Mr Zhou’s extensive dealings with Crown were exposed in 2018.

The reporting at the time revealed the ABF officer’s dealings, with Mr Zhou, and prompted both the ACLEI inquiry and an ongoing public inquiry into Crown’s suitability to hold a casino licence in New South Wales.

The ACLEI inquiry report makes clear the organisation only has the power to act on findings of corruption, rather than issues of maladministration that may have endangered the nation’s border security.

“Administrative deficiencies and corruption are not synonymous,” ACLEI explains in its report, even though “poor or lax governance can create a corruption vulnerability.”

Crown admits advertisement claim error

A series of full-page newspaper ads by Crown Resorts misled investors, a New South Wales inquiry into Crown’s fitness to hold a casino licence in Sydney has heard.

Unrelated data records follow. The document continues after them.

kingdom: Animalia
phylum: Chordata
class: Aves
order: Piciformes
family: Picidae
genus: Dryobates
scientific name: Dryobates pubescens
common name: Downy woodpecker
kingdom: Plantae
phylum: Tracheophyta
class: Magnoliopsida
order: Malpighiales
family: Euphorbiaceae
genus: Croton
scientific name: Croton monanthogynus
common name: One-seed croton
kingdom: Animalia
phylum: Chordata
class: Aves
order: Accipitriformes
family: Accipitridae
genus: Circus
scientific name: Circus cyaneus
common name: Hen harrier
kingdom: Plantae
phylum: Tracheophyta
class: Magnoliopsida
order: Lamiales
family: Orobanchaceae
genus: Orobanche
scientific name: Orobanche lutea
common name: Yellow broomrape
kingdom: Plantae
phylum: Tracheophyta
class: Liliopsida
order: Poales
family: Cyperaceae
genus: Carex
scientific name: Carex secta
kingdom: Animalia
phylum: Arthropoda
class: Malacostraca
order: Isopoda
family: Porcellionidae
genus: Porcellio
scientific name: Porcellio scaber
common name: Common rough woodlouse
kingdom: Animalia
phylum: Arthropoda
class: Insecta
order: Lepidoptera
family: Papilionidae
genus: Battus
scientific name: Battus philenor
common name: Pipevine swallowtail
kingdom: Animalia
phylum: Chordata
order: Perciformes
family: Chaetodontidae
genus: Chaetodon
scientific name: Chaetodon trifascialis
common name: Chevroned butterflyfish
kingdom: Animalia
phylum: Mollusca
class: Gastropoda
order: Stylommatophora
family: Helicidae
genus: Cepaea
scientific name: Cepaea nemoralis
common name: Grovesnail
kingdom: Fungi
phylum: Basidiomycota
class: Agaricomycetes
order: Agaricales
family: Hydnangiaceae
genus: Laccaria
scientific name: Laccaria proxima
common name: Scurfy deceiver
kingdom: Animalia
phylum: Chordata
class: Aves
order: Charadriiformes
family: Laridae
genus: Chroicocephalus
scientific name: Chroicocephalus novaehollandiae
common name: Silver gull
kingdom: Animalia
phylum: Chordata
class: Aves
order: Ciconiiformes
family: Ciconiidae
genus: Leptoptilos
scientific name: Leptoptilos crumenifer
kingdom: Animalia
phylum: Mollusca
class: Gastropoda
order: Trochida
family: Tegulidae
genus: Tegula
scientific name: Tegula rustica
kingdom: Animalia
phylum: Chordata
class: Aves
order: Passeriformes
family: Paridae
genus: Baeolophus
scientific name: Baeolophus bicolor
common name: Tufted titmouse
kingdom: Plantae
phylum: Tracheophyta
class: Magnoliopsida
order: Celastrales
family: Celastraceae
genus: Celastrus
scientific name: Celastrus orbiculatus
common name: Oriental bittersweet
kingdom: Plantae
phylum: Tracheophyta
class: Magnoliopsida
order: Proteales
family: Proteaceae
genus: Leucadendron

The Sydney Morning Herald reported in early September that Crown’s chief legal officer Joshua Preston conceded to the commission that the advertisement which claim its gambling partner Suncity was controlled by a regulated Hong Kong firm “were not part of that listed company.”

Mr Preston said Crown’s junket partnership was actually with Alvin Chau, who is the chairman of the listed company.

Mr Chau is blocked from entering Australia due to his suspected links to organised crime and money laundering.

The advertisements released by the Crown board on July 31, 2019, were in response to articles that pointed out Crown’s licensed junket operators had links to organised crime, drug and sex trafficking and money laundering.

Mr Preston said he and the board were made aware of errors in the statement in the days after the ASX announcement but they had not corrected it to his knowledge.

It is unlawful for a listed company or its officers to provide materially false or misleading information to the Australian Stock Exchange.

There is no suggestion the board intended for the statement to be misleading.

A Crown source close to the board said the casino group had been given inaccurate or misleading information by senior company managers prior to issuing the 2019 statement and that certain directors regretted the decision to release it and the advertisement in response to the news reports.

The statement was intended to reassure regulators, the public and politicians that the gambling giant had not negligently partnered with suspected crime bosses in Macau.

It was signed by Crown’s board of directors, which include former politician Helen Coonan, former AFL boss Andrew Demetriou and former advertising supremo Harold Mitchell.

Corporate records show high stakes gamblers recruited through the junket laid down more than $2.3 billion in Crown Resorts’ Melbourne and Perth casinos in three months during 2015.

Mr Preston told the inquiry that Crown is still working with Zhou Qiyun, who operated the Chinatown junket at Crown.